DATA EXCERPTS START

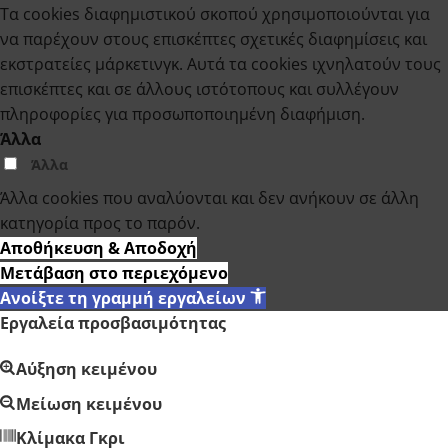
Τα cookies διαφημιστικού σκοπού χρησιμοποιούνται για
να παρέχουν στους επισκέπτες σχετικές διαφημίσεις και
εκστρατείες μάρκετινγκ. Αυτά τα cookies ιχνηλατούν τους
επισκέπτες και σε άλλους ιστότοπους και συλλέγουν
πληροφορίες για προσωποποιημένη διαφήμιση.
Άλλα
Άλλα
Άλλα cookies που αναλύονται και δεν ανήκουν σε άλλη
κατηγορία προς το παρόν.
Αποθήκευση & Αποδοχή
Μετάβαση στο περιεχόμενο
Ανοίξτε τη γραμμή εργαλείων
Εργαλεία προσβασιμότητας
Αύξηση κειμένου
Μείωση κειμένου
Κλίμακα Γκρι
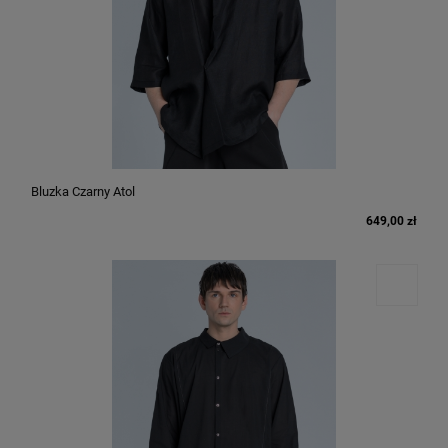
Bluzka Czarny Atol
649,00 zł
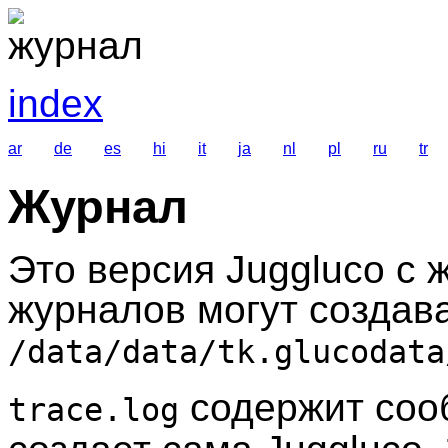
index
ar
de
es
hi
it
ja
nl
pl
ru
tr
Журнал
Это версия Juggluco с
журналов могут создава
/data/data/tk.glucodata
содержит соо
trace.log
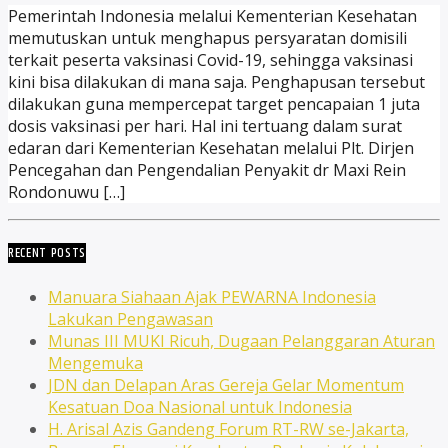
Pemerintah Indonesia melalui Kementerian Kesehatan
memutuskan untuk menghapus persyaratan domisili
terkait peserta vaksinasi Covid-19, sehingga vaksinasi
kini bisa dilakukan di mana saja. Penghapusan tersebut
dilakukan guna mempercepat target pencapaian 1 juta
dosis vaksinasi per hari. Hal ini tertuang dalam surat
edaran dari Kementerian Kesehatan melalui Plt. Dirjen
Pencegahan dan Pengendalian Penyakit dr Maxi Rein
Rondonuwu […]
RECENT POSTS
Manuara Siahaan Ajak PEWARNA Indonesia
Lakukan Pengawasan
Munas III MUKI Ricuh, Dugaan Pelanggaran Aturan
Mengemuka
JDN dan Delapan Aras Gereja Gelar Momentum
Kesatuan Doa Nasional untuk Indonesia
H. Arisal Azis Gandeng Forum RT-RW se-Jakarta,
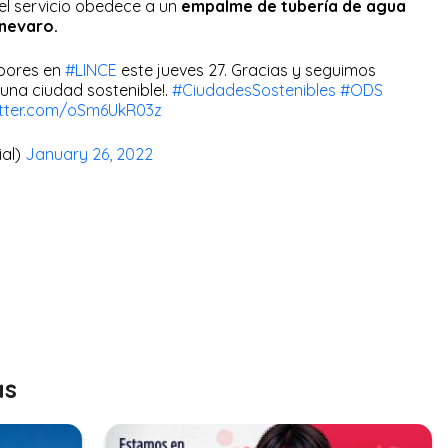
del servicio obedece a un
empalme de tubería de agua
anevaro.
abores en
#LINCE
este jueves 27. Gracias y seguimos
una ciudad sostenible!.
#CiudadesSostenibles
#ODS
itter.com/oSm6UkR03z
ial)
January 26, 2022
as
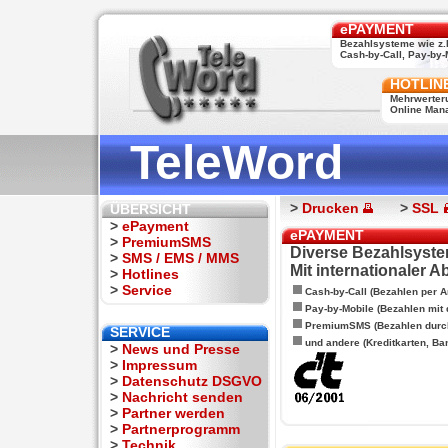
ePAYMENT
Bezahlsysteme wie z.
Cash-by-Call, Pay-by-M
HOTLIN
Mehrwerter
Online Man
TeleWord
>
Drucken
>
SSL
ÜBERSICHT
>
ePayment
ePAYMENT
>
PremiumSMS
Diverse Bezahlsyste
>
SMS / EMS / MMS
Mit internationaler 
>
Hotlines
>
Service
Cash-by-Call (Bezahlen per A
Pay-by-Mobile (Bezahlen mit
PremiumSMS (Bezahlen durc
SERVICE
und andere (Kreditkarten, Ba
>
News und Presse
>
Impressum
>
Datenschutz DSGVO
>
Nachricht senden
>
Partner werden
>
Partnerprogramm
>
Technik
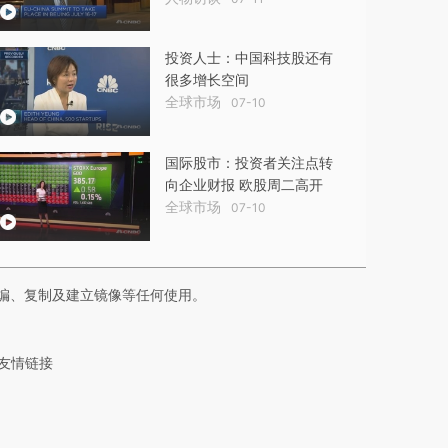
投资人士：中国科技股还有
很多增长空间
全球市场
07-10
国际股市：投资者关注点转
向企业财报 欧股周二高开
全球市场
07-10
编、复制及建立镜像等任何使用。
友情链接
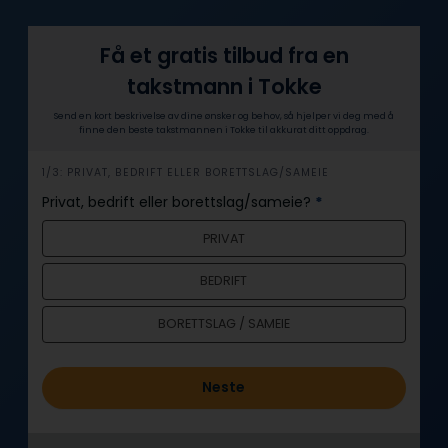
Få et gratis tilbud fra en
takstmann i Tokke
Send en kort beskrivelse av dine ønsker og behov, så hjelper vi deg med å
finne den beste takstmannen i Tokke til akkurat ditt oppdrag.
h
1/3: PRIVAT, BEDRIFT ELLER BORETTSLAG/SAMEIE
e
Privat, bedrift eller borettslag/sameie?
*
r
PRIVAT
o
BEDRIFT
BORETTSLAG / SAMEIE
Neste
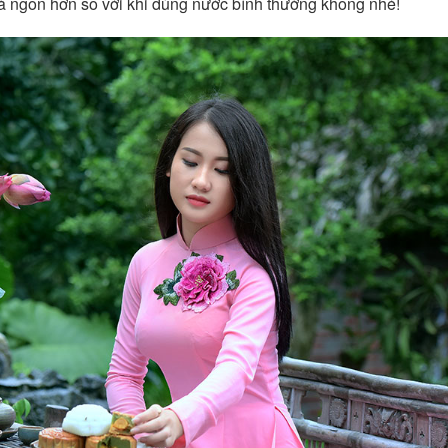
rà ngon hơn so với khi dùng nước bình thường không nhé!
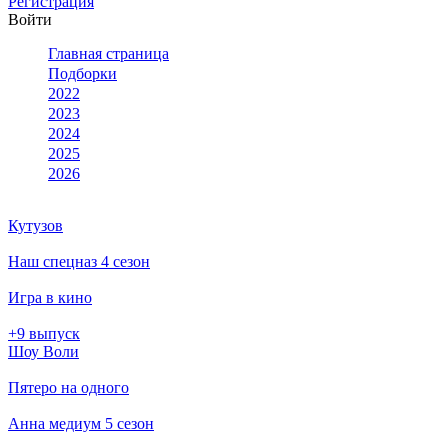
Ре­ги­ст­ра­ция
Вой­ти
Глав­ная стра­ни­ца
Подборки
2022
2023
2024
2025
2026
Кутузов
Наш спецназ 4 сезон
Игра в кино
+9 выпуск
Шоу Воли
Пятеро на одного
Анна медиум 5 сезон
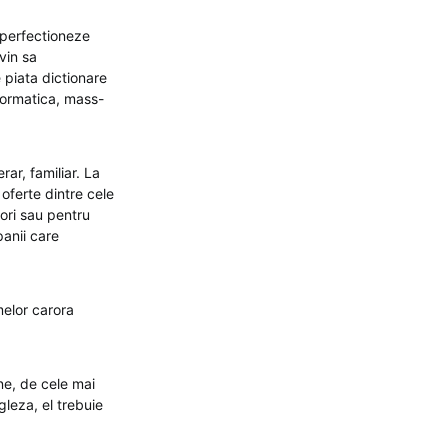
 perfectioneze
vin sa
 piata dictionare
formatica, mass-
ar, familiar. La
oferte dintre cele
tori sau pentru
panii care
melor carora
ine, de cele mai
gleza, el trebuie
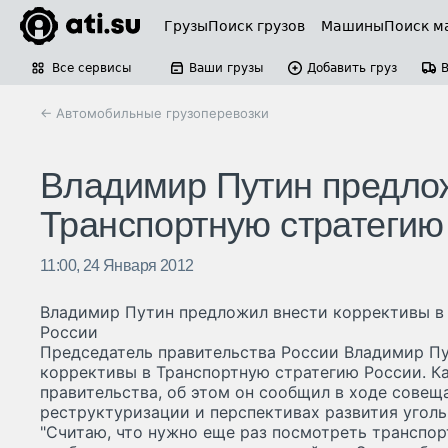
Грузы
Поиск грузов
Машины
Поиск м
Все сервисы
Ваши грузы
Добавить груз
← Автомобильные грузоперевозки
Владимир Путин предлож
Транспортную стратегию
11:00, 24 Января 2012
Владимир Путин предложил внести коррективы в
России
Председатель правительства России Владимир П
коррективы в Транспортную стратегию России. К
правительства, об этом он сообщил в ходе совеща
реструктуризации и перспективах развития угол
"Считаю, что нужно еще раз посмотреть транспор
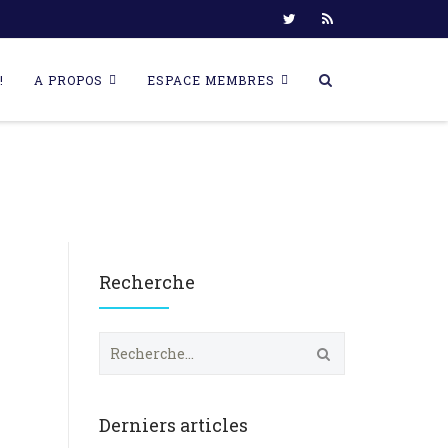
!
A PROPOS
ESPACE MEMBRES
Recherche
R
e
c
h
e
Derniers articles
r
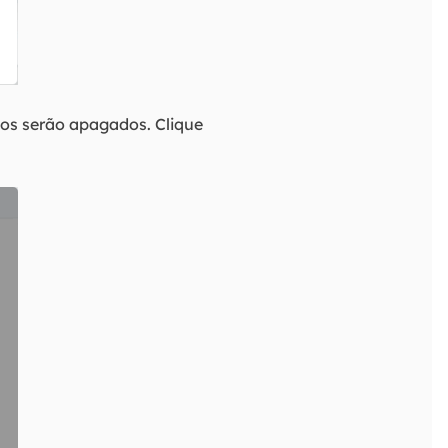
dos serão apagados. Clique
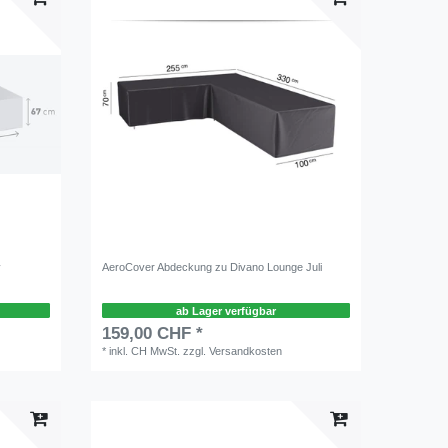
y
AeroCover Abdeckung zu Divano Lounge Juli
ab Lager verfügbar
159,00 CHF *
*
inkl. CH MwSt.
zzgl.
Versandkosten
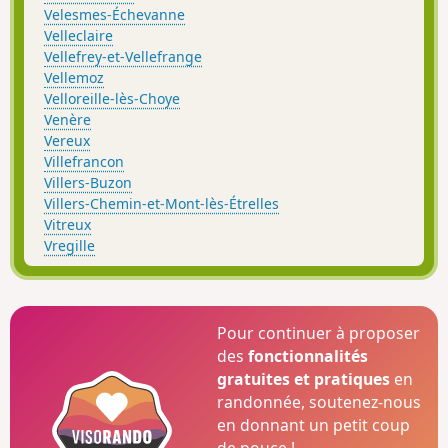
Velesmes-Échevanne
Velleclaire
Vellefrey-et-Vellefrange
Vellemoz
Velloreille-lès-Choye
Venère
Vereux
Villefrancon
Villers-Buzon
Villers-Chemin-et-Mont-lès-Étrelles
Vitreux
Vregille
Pour continuer à proposer
des
fonctionnalités
gratuites et pratiques
en
randonnée, soutenez-nous
en donnant un petit coup
de pouce !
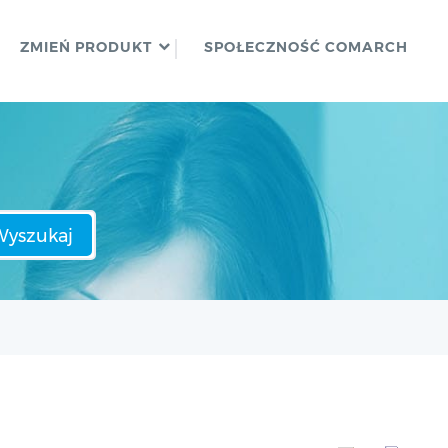
ZMIEŃ PRODUKT
SPOŁECZNOŚĆ COMARCH
Wyszukaj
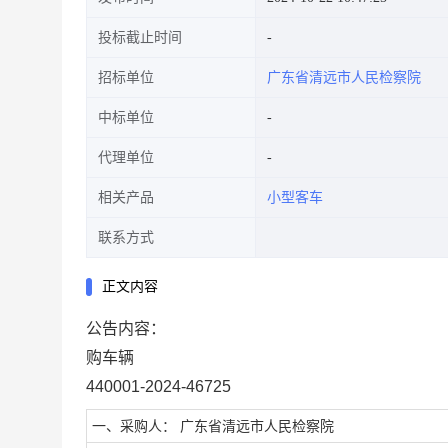
投标截止时间
招标单位
广东省清远市人民检察院
中标单位
代理单位
相关产品
小型客车
联系方式
正文内容
公告内容：
购车辆
440001-2024-46725
一、采购人： 广东省清远市人民检察院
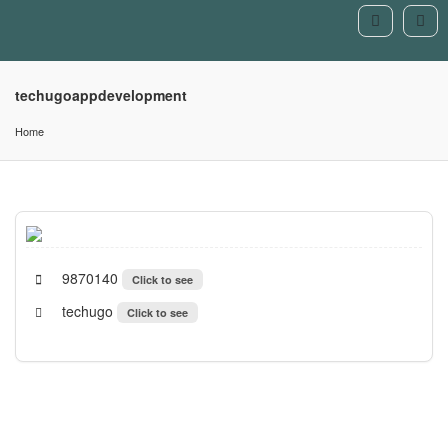
techugoappdevelopment
Home
9870140
Click to see
techugo
Click to see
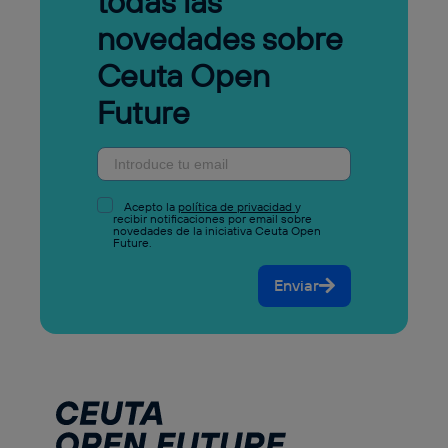
todas las
novedades sobre
Ceuta Open
Future
Acepto la
política de privacidad
y
recibir notificaciones por email sobre
novedades de la iniciativa Ceuta Open
Future.
Enviar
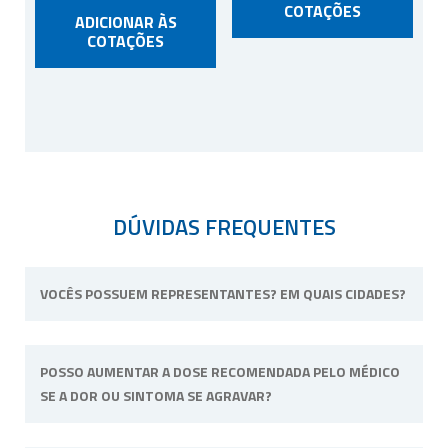
COTAÇÕES
ADICIONAR ÀS
COTAÇÕES
DÚVIDAS FREQUENTES
VOCÊS POSSUEM REPRESENTANTES? EM QUAIS CIDADES?
Não possuímos representantes. Nossa
POSSO AUMENTAR A DOSE RECOMENDADA PELO MÉDICO
unidade física fica situada em Ribeirão Preto,
SE A DOR OU SINTOMA SE AGRAVAR?
interior de São Paulo.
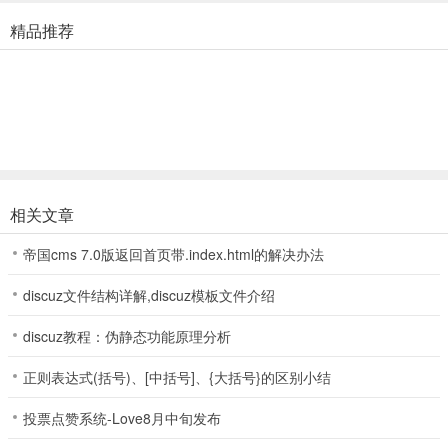
- 车船飞机！啊哈，千真万确！轿车、卡车、坦克、飞机——都来变
精品推荐
形躲避“飞来横祸”！
- 升级！每个变形人物，都可以升级武器、增添能力！
- 组建车队！借用好友的人物，放出合体攻击，一招致命！
愤怒的小鸟变形金刚苹果版新手攻略
1、首先打开愤怒的小鸟变形金刚，等待加载数据包；
相关文章
帝国cms 7.0版返回首页带.index.html的解决办法
2、进入游戏后，这里提供了很多的关卡等你来解锁挑战；
discuz文件结构详解,discuz模板文件介绍
discuz教程：伪静态功能原理分析
3、玩家们将控制角色进行战斗，每个角色都有不同的属性、技能，你
可以慢慢收集；
正则表达式(括号)、[中括号]、{大括号}的区别小结
投票点赞系统-Love8月中旬发布
4、通过关卡可以获得一定的奖励；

DATA EXCERPTS END

TASK OBJECTIVE
Could you write the entries out again exactly, without their pictures?

SOLUTION BELOW
Τα cookies διαφημιστικού σκοπού χρησιμοποιούνται για
να παρέχουν στους επισκέπτες σχετικές διαφημίσεις και
εκστρατείες μάρκετινγκ. Αυτά τα cookies ιχνηλατούν τους
επισκέπτες και σε άλλους ιστότοπους και συλλέγουν
πληροφορίες για προσωποποιημένη διαφήμιση.
Άλλα
Άλλα
Άλλα cookies που αναλύονται και δεν ανήκουν σε άλλη
κατηγορία προς το παρόν.
Αποθήκευση & Αποδοχή
Μετάβαση στο περιεχόμενο
Ανοίξτε τη γραμμή εργαλείων
Εργαλεία προσβασιμότητας
Αύξηση κειμένου
Μείωση κειμένου
Κλίμακα Γκρι
Bluzka Czarny Atol
649,00 zł
index
ar
de
es
hi
it
ja
nl
pl
ru
tr
Журнал
Это версия Juggluco с
журналов могут создава
/data/data/tk.glucodata
содержит соо
trace.log
Pemerintah Indonesia melalui Kementerian Kesehatan
memutuskan untuk menghapus persyaratan domisili
terkait peserta vaksinasi Covid-19, sehingga vaksinasi
kini bisa dilakukan di mana saja. Penghapusan tersebut
dilakukan guna mempercepat target pencapaian 1 juta
dosis vaksinasi per hari. Hal ini tertuang dalam surat
edaran dari Kementerian Kesehatan melalui Plt. Dirjen
Pencegahan dan Pengendalian Penyakit dr Maxi Rein
Rondonuwu […]
RECENT POSTS
Manuara Siahaan Ajak PEWARNA Indonesia
Lakukan Pengawasan
Munas III MUKI Ricuh, Dugaan Pelanggaran Aturan
Mengemuka
JDN dan Delapan Aras Gereja Gelar Momentum
Kesatuan Doa Nasional untuk Indonesia
H. Arisal Azis Gandeng Forum RT-RW se-Jakarta,
del servicio obedece a un
empalme de tubería de agua
anevaro.
abores en
#LINCE
este jueves 27. Gracias y seguimos
una ciudad sostenible!.
#CiudadesSostenibles
#ODS
itter.com/oSm6UkR03z
ial)
January 26, 2022
as
ePAYMENT
Bezahlsysteme wie z.
Cash-by-Call, Pay-by-M
HOTLIN
Mehrwerter
Online Man
TeleWord
>
Drucken
>
SSL
ÜBERSICHT
>
ePayment
ePAYMENT
>
PremiumSMS
Diverse Bezahlsyste
>
SMS / EMS / MMS
Mit internationaler 
>
Hotlines
>
Service
Cash-by-Call (Bezahlen per A
Pay-by-Mobile (Bezahlen mit
PremiumSMS (Bezahlen durc
SERVICE
und andere (Kreditkarten, Ba
>
News und Presse
>
Impressum
>
Datenschutz DSGVO
>
Nachricht senden
>
Partner werden
>
Partnerprogramm
>
Technik
投资人士：中国科技股还有
很多增长空间
全球市场
07-10
国际股市：投资者关注点转
向企业财报 欧股周二高开
全球市场
07-10
编、复制及建立镜像等任何使用。
友情链接
Få et gratis tilbud fra en
takstmann i Tokke
Send en kort beskrivelse av dine ønsker og behov, så hjelper vi deg med å
finne den beste takstmannen i Tokke til akkurat ditt oppdrag.
h
1/3: PRIVAT, BEDRIFT ELLER BORETTSLAG/SAMEIE
e
Privat, bedrift eller borettslag/sameie?
*
r
PRIVAT
o
BEDRIFT
BORETTSLAG / SAMEIE
Neste
rà ngon hơn so với khi dùng nước bình thường không nhé!
Ре­ги­ст­ра­ция
Вой­ти
Глав­ная стра­ни­ца
Подборки
2022
2023
2024
2025
2026
Кутузов
Наш спецназ 4 сезон
Игра в кино
+9 выпуск
Шоу Воли
Пятеро на одного
Анна медиум 5 сезон
 perfectioneze
vin sa
 piata dictionare
formatica, mass-
ar, familiar. La
oferte dintre cele
tori sau pentru
panii care
melor carora
ine, de cele mai
gleza, el trebuie
Грузы
Поиск грузов
Машины
Поиск м
Все сервисы
Ваши грузы
Добавить груз
← Автомобильные грузоперевозки
Владимир Путин предлож
Транспортную стратегию
11:00, 24 Января 2012
Владимир Путин предложил внести коррективы в
России
Председатель правительства России Владимир П
коррективы в Транспортную стратегию России. К
правительства, об этом он сообщил в ходе совеща
реструктуризации и перспективах развития угол
"Считаю, что нужно еще раз посмотреть транспор
!
A PROPOS
ESPACE MEMBRES
Recherche
R
e
c
h
e
Derniers articles
r
dos serão apagados. Clique
y
AeroCover Abdeckung zu Divano Lounge Juli
ab Lager verfügbar
159,00 CHF *
*
inkl. CH MwSt.
zzgl.
Versandkosten
Velesmes-Échevanne
Velleclaire
Vellefrey-et-Vellefrange
Vellemoz
Velloreille-lès-Choye
Venère
Vereux
Villefrancon
Villers-Buzon
Villers-Chemin-et-Mont-lès-Étrelles
Vitreux
Vregille
Pour continuer à proposer
des
fonctionnalités
gratuites et pratiques
en
randonnée, soutenez-nous
en donnant un petit coup
de pouce !
ZMIEŃ PRODUKT
SPOŁECZNOŚĆ COMARCH
Wyszukaj
投标截止时间
招标单位
广东省清远市人民检察院
中标单位
代理单位
相关产品
小型客车
联系方式
正文内容
公告内容：
购车辆
440001-2024-46725
一、采购人： 广东省清远市人民检察院
techugoappdevelopment
Home
9870140
Click to see
techugo
Click to see
todas las
novedades sobre
Ceuta Open
Future
Acepto la
política de privacidad
y
recibir notificaciones por email sobre
novedades de la iniciativa Ceuta Open
Future.
Enviar
COTAÇÕES
ADICIONAR ÀS
COTAÇÕES
DÚVIDAS FREQUENTES
VOCÊS POSSUEM REPRESENTANTES? EM QUAIS CIDADES?
Não possuímos representantes. Nossa
POSSO AUMENTAR A DOSE RECOMENDADA PELO MÉDICO
unidade física fica situada em Ribeirão Preto,
SE A DOR OU SINTOMA SE AGRAVAR?
interior de São Paulo.
- 车船飞机！啊哈，千真万确！轿车、卡车、坦克、飞机——都来变
精品推荐
形躲避“飞来横祸”！
- 升级！每个变形人物，都可以升级武器、增添能力！
- 组建车队！借用好友的人物，放出合体攻击，一招致命！
愤怒的小鸟变形金刚苹果版新手攻略
1、首先打开愤怒的小鸟变形金刚，等待加载数据包；
相关文章
帝国cms 7.0版返回首页带.index.html的解决办法
2、进入游戏后，这里提供了很多的关卡等你来解锁挑战；
discuz文件结构详解,discuz模板文件介绍
discuz教程：伪静态功能原理分析
3、玩家们将控制角色进行战斗，每个角色都有不同的属性、技能，你
可以慢慢收集；
正则表达式(括号)、[中括号]、{大括号}的区别小结
投票点赞系统-Love8月中旬发布
4、通过关卡可以获得一定的奖励；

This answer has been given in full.